Lighting the way forward

The graph shown below was constructed by Keith Morris (aka CumbrianKeith) and represents Hella’s published light intensity output against supply voltage for a typical headlamp bulb. It indicates why a small drop of applied voltage (due to direct switching contacts, bad earths, too thin wire for instance) can result in very poor headlight brightness. Read on to be amazed how poor your light can be! He used a relay and heavy duty wiring to transform his headlights – there are tailor-made relay and wiring kits available from the States (ask on vanagon or syncro forums) but these parts can be acquired in the UK too of course.

From the Tech 2004 message boards, 31-03-2004

Hella Headlight  Output Vs Voltage (small)

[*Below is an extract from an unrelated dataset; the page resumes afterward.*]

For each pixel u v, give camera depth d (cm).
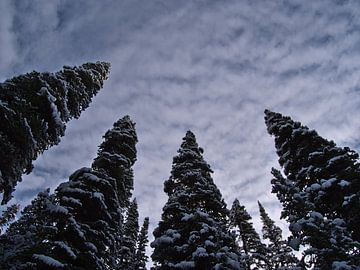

Fitted H4 optics and even with 100/80 w bulbs the lighting level is not great. So I’ve been reading this article ( and do the voltage drop measurements as described to ascertain how the old wiring, terminals and switches have affected the juice flow. I get a total voltage drop in the main beam circuit of 3.4 volts! This equates to allowing through only 75% of the supposed 13.5ish which should be happening. So I plot a graph of the Hella research figures and extrapolate a figure of around 30% light output compared to what it would be if voltage was 100% of the alternator output (which is actually only producing 12.9 with the lights on)
Maybe this is why the lights are poor…
So I get some nice thick (27amp) cable and some relays and wire it all up (and get some 130/90s just for the hell of it – cos I can!) and lo and behold the voltage drop now is only 0.05v and boy are those lights bright!
Only slight problem and this is where my question comes in: the mainbeam tell-tail on the instrument panel now doesn’t work – it flashes extremely momentarily when you put the lights up but doesn’t stay on; and it doesn’t come on at all when you flash the heads without the other lights on. Solution – pick the relay signal feed up off the left-hand headlamp, not the right. The latter doesn’t trigger the tell-tale!